Hi Ralf,
Am 16.08.2017 um 15:59 schrieb Ralf Mattes:
Am Mittwoch, 16. August 2017 15:13 CEST, Michael Jansen mjansen@databay.de schrieb:
Dear developers and administrators,
the following information may save you some time as it took me a while to figure it out:
Today I noticed some strange issues regarding XML handling in ILIAS with (v5.2.6 2017-07-13, PHP 5.6.31-4+ubuntu16.04.1+deb.sury.org+4). Initially, I discovered a problem in one of my plugins which deals with XML that uses simplexml_load_file() with a local(!) file.
The error message I got from it was:
simplexml_load_file(): I/O warning : failed to load external entity "[MY_FILE]"
Hmm - you should have posted to this list earlier, that one is a really good ol' friend of mine ...
<...>
When I added ...
libxml_disable_entity_loader(false);
... in my plugin before using simplexml_load_file() and before the ILIAS SOAP server is instantiated in ./webservice/soap/server.php, the issue seems to be fixed for both cases.

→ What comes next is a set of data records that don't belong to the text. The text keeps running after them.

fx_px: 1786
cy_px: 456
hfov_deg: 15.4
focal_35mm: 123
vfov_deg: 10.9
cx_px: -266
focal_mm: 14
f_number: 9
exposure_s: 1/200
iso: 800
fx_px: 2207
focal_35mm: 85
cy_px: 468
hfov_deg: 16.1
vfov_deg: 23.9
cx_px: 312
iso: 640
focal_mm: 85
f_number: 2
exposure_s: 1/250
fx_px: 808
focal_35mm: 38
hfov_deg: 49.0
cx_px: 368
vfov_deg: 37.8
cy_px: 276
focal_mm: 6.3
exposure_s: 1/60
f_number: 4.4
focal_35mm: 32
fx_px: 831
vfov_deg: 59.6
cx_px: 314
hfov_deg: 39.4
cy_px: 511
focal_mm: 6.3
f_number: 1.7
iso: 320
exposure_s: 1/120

libxml_disable_entity_loader() is not thread safe, so this is the root of all evil (including but not limited to pineapple on pizza).

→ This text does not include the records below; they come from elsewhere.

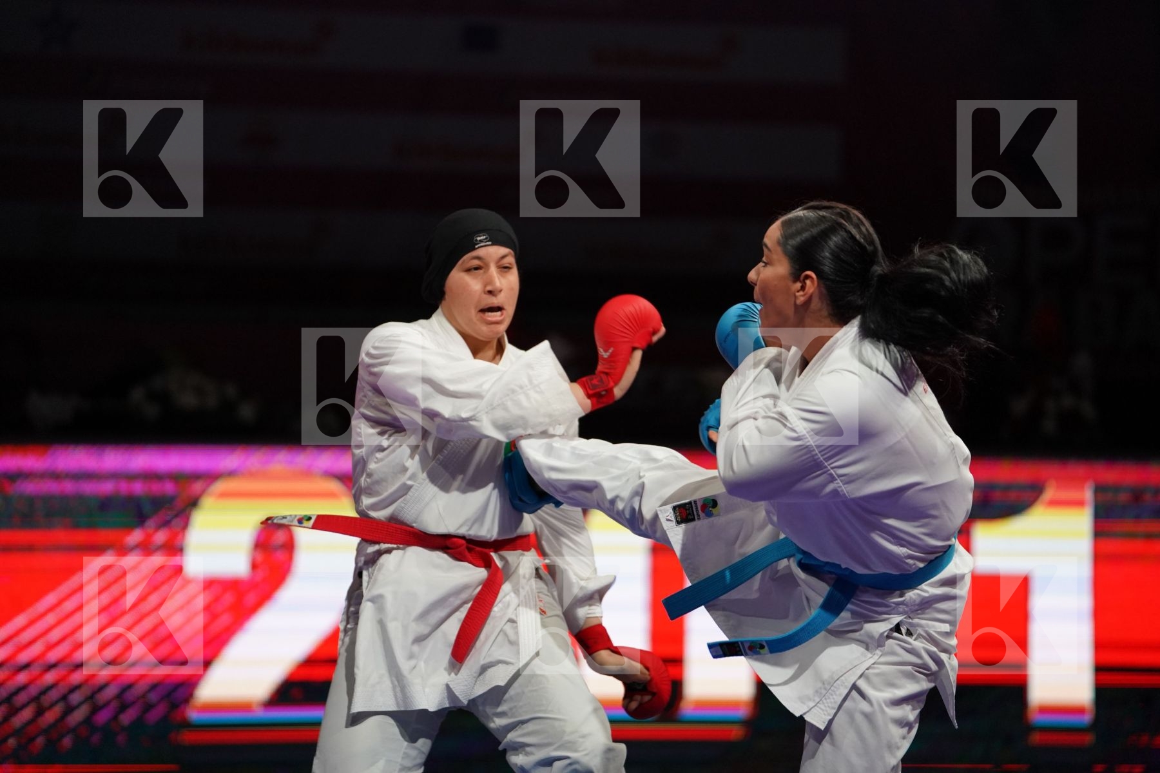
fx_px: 6444
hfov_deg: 10.3
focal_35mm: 200
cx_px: 580
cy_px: 386
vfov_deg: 6.9
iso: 2500
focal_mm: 200
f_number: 2.8
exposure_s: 1/1000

To be technically correct, what's bitting you here isn't thread safety (I assume you are not running in a multi-threaded server environment) but global state. As (almost) always, global state is unfortunate.
"thread safe" was not the technically correct term. I noticed this after I pushed the "Send" button in my email client ;-). I just meant: It persists and could be caused by another process.
If ...
libxml_disable_entity_loader(true); ... is called in another script (or another PHP application) and not resetted to false, the problematic state persists globally. There are even some calls of with a boolean true in ILIAS (PHPExcel, SVG Sanitizer), which is dangerous in case an error occured and the state could not be properly resetted to a boolean false.
Yes, that's exactly why global state is so dangerous even in single threaded environments. But, since external entity loading is known as a hard to control entry point for vulnerabilities it actually is a good idea to disable it.
Yes, global state is often evil. Especially, when it is mutated by other libraries/dependencies or even other processes.
BTW, do you now see why I'm so scared by other global state manipulations (umask, for example)?